Mr. Moss paused, with his glass halfway to his lips. He jerked his head in the direction of Mr. Parker.

"He is one for the gab, ain't he?" he remarked confidentially to me.

For the life of me, at that moment I could not tell whether to leave the room in a fit of angry disgust or to accept the ludicrous side of the situation and laugh. Fortunately for me, perhaps, I caught Eve's eye, in which there was more than the suspicion of a twinkle. I chose, therefore, the latter alternative. Mr. Moss watched us for a moment curiously.

"What might your line be, guvnor?" he asked as he set down his glass.

"Oh, anything that's going," I replied carelessly. "City work is rather my specialty."

"I know!" Mr. Moss exclaimed quickly. "Slap-up offices; thousands of letters a day full of postal orders; shutters up suddenly—and bunco! Fine appearance for the job!" he added admiringly.

Eve sat down and began to laugh softly to herself. She had a habit of laughing almost altogether with her eyes in a way that expressed more genuine enjoyment than anything I have ever realized. She rocked herself gently backward and forward. Mr. Moss looked at us both a little suspiciously.

"Seem to be missing the joke a bit—I do!" he remarked.

Eve sat up and was instantly grave.

"It is your clear-sighted way of putting things," she explained softly. "You seem to understand people so thoroughly."

"I don't generally make no mistake about the number of beans in the game," Mr. Moss observed in a self-congratulatory tone. "I can tell a crook from a mug a bit quicker than most."

"I have suggested to Mr. Moss, my dear," Mr. Parker intervened, turning toward us with beaming face, "just a little early dinner—say, at Stephano's—just as we are, you know. Will this be agreeable to you?"

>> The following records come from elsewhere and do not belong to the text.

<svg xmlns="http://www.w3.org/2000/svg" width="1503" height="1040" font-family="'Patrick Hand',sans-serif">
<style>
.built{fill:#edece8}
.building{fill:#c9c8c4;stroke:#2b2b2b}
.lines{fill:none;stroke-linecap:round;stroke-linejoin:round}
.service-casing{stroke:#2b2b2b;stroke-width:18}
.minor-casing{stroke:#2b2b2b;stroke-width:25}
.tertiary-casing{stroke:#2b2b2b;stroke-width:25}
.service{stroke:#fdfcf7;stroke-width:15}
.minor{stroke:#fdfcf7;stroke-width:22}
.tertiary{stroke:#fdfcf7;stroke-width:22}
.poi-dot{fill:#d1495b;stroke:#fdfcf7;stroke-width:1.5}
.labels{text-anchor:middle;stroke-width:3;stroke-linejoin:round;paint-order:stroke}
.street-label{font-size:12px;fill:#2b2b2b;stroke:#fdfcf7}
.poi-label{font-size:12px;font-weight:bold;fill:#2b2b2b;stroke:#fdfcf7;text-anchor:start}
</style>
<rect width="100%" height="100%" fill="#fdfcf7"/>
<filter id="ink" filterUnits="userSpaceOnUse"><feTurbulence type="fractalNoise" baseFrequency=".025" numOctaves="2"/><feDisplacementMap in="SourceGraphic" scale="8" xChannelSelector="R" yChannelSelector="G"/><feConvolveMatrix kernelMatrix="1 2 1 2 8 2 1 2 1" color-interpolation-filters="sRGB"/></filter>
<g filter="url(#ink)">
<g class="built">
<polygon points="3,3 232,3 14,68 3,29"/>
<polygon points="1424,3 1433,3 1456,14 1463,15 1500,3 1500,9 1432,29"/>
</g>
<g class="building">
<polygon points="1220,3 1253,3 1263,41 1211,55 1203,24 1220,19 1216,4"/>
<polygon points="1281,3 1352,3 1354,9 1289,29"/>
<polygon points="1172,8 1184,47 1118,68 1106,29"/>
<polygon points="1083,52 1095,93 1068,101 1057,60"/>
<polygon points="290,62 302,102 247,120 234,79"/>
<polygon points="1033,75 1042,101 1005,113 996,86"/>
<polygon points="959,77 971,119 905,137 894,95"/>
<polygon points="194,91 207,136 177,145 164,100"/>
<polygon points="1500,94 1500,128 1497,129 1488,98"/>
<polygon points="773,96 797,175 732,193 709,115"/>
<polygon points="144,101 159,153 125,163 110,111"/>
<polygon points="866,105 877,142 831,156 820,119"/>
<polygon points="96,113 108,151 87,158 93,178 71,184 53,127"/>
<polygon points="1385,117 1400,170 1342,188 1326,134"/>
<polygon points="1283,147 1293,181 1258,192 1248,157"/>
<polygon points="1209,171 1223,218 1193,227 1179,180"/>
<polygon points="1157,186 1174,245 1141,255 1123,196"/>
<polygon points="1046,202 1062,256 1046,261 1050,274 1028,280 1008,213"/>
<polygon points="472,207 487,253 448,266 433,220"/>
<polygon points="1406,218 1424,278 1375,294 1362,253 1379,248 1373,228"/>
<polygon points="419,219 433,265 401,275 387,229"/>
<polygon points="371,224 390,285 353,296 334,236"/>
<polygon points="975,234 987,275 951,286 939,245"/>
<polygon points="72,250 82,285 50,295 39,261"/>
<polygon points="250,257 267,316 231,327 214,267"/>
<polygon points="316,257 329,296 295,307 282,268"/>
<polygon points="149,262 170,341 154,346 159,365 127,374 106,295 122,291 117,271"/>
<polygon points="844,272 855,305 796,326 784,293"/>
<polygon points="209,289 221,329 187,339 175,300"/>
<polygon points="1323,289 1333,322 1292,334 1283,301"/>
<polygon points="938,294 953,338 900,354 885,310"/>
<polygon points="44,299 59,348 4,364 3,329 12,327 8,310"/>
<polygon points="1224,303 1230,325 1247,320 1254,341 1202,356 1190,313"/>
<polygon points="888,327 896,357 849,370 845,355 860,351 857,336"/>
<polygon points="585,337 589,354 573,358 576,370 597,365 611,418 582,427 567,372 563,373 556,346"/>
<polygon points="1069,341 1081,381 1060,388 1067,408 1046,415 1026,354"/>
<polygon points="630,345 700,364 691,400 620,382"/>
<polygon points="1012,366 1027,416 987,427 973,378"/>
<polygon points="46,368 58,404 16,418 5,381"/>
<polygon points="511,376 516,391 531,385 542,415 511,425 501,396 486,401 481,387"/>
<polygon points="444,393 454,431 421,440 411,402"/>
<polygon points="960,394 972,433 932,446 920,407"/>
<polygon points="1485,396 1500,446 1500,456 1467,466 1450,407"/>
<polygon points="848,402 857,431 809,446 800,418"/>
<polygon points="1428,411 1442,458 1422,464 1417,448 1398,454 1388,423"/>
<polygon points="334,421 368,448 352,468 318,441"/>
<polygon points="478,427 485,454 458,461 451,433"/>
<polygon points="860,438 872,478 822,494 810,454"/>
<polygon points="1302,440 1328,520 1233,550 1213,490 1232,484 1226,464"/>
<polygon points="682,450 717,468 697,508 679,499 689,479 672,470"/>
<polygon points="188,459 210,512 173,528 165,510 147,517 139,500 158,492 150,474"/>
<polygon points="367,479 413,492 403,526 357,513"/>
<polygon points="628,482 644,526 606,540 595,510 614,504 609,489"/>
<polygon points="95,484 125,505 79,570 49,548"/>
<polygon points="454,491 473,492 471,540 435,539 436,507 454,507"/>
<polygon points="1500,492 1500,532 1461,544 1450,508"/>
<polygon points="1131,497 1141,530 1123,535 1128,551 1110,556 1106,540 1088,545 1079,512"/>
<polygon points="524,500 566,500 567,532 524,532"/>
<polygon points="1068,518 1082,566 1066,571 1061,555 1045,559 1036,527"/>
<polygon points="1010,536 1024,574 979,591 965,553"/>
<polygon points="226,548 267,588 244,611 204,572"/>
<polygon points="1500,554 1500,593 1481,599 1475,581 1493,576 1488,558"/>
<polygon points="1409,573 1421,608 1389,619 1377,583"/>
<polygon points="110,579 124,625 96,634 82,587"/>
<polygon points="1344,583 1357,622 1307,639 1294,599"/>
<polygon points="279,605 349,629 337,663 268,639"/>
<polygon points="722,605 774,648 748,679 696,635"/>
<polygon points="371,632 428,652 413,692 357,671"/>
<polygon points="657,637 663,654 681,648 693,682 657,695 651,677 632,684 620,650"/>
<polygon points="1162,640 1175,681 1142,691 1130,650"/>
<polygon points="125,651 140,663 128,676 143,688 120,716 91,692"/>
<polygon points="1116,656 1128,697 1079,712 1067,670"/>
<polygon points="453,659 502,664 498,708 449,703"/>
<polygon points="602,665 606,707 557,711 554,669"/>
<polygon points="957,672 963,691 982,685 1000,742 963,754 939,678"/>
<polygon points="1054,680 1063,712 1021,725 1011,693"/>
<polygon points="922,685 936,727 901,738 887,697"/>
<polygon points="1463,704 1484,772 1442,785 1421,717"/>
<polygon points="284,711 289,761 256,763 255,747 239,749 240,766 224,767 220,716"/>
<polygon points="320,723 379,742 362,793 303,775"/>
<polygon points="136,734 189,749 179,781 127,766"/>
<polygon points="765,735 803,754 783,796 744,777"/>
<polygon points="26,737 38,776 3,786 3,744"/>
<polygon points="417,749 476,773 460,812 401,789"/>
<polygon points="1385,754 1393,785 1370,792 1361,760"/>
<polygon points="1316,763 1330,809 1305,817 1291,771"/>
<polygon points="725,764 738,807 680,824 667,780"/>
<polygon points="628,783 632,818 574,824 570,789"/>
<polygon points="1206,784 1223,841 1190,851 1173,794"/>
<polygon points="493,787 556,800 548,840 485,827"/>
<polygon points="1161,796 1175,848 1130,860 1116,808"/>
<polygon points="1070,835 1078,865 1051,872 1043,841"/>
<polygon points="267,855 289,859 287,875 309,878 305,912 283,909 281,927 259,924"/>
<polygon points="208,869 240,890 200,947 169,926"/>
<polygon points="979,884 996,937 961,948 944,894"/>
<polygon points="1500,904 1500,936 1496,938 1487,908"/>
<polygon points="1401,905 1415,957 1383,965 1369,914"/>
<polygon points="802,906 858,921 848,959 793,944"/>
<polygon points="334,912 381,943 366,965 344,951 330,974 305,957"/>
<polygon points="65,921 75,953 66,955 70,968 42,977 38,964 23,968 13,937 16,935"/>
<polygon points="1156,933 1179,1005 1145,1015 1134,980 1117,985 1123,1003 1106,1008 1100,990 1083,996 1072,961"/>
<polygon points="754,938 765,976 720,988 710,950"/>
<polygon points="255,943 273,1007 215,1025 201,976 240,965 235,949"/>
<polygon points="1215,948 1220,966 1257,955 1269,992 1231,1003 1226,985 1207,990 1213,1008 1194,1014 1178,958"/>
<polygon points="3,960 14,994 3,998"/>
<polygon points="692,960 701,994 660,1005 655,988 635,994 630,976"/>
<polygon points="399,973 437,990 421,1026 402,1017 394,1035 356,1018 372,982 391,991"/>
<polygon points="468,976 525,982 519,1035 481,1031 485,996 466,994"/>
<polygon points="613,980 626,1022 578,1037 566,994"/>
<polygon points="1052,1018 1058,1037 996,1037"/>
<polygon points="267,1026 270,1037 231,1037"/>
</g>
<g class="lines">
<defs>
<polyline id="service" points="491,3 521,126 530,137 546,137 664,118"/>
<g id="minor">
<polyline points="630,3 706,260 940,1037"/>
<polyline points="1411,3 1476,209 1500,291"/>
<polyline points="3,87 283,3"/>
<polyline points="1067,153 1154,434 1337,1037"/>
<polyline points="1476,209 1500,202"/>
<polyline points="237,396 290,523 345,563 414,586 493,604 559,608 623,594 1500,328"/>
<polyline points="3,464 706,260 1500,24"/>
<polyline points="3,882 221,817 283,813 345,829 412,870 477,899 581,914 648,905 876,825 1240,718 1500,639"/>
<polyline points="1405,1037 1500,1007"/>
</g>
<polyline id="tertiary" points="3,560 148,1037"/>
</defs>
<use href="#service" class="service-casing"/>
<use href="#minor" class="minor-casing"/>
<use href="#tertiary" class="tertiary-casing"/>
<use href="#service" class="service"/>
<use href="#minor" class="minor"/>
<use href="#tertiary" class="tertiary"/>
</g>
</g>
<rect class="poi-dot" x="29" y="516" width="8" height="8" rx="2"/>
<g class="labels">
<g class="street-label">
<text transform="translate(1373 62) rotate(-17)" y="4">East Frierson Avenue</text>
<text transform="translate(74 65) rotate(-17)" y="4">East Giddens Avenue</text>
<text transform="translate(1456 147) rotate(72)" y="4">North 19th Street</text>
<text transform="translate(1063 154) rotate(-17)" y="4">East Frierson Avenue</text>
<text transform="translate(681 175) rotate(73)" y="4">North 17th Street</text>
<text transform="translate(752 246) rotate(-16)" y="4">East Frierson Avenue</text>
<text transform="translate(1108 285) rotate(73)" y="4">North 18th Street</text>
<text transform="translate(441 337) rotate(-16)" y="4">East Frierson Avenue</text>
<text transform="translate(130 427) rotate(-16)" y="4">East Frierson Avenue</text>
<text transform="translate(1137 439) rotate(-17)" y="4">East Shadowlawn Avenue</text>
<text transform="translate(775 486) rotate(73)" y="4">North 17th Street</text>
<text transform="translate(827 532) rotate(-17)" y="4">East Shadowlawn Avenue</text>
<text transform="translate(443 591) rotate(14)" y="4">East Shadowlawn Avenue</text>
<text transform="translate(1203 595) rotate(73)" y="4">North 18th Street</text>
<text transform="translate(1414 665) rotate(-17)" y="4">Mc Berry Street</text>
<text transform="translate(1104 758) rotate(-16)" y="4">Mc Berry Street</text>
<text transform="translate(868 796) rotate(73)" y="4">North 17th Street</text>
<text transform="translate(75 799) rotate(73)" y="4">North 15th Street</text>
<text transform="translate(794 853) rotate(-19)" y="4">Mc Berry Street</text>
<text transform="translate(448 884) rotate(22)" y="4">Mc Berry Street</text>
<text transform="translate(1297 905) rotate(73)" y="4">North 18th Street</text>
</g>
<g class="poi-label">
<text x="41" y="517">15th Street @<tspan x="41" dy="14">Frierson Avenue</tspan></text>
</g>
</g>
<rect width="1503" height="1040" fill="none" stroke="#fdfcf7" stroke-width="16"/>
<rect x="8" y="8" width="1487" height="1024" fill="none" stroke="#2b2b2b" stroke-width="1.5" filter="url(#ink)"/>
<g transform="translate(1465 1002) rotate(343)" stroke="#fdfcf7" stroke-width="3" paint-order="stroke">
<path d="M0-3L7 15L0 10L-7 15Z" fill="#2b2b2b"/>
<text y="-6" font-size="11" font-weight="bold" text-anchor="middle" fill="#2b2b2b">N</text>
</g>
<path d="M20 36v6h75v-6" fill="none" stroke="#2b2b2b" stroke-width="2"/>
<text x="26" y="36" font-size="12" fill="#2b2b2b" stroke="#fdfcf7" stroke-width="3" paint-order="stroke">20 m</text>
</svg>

"Certainly!" Eve assented promptly.

"Mr. Moss will tell us some of his little adventures," Mr. Parker continued, with satisfaction. "Considering that he has had twelve years' continual work, I think you'll all agree with me that his is a wonderful record. He has been compelled to enter into a little involuntary—er—retirement only once during the whole of that time."

Mr. Moss looked a little puzzled.

"He means lagged, don't he?" he remarked, a light breaking in on him. "Only once in my life—and that for a trifling beano—a lady's bag and a couple of wipes. I tell you it's no joke nowadays, though. They do watch you! The profession ain't what it was."

"You will come with us, won't you, Mr. Walmsley?" Eve begged, turning to me.

"I shall be delighted," I answered, with strenuous mendacity. "Did you say Stephano's, or what do you think of one of these places closer at hand? I was told of a little restaurant in Soho the other day, where the cooking is remarkable."

"I'm all for Stephano's," Mr. Moss declared, grinning; "and the sooner the better. One of the neatest pieces of business I ever did in my life I brought off there in the old bar. To tell you the truth, I'm getting a bit peckish."

"There is no reason," Mr. Parker agreed, "why we should not dine at once. It is very nearly seven o'clock. What do you say?"

"Yoicks! Tally-ho, for the Strand!" Mr. Moss exclaimed, with spirit.

We started off—four in a taxi. It was Mr. Moss who, with florid politeness, handed Eve to her seat; and it was Mr. Moss who entertained us on the way with light conversation.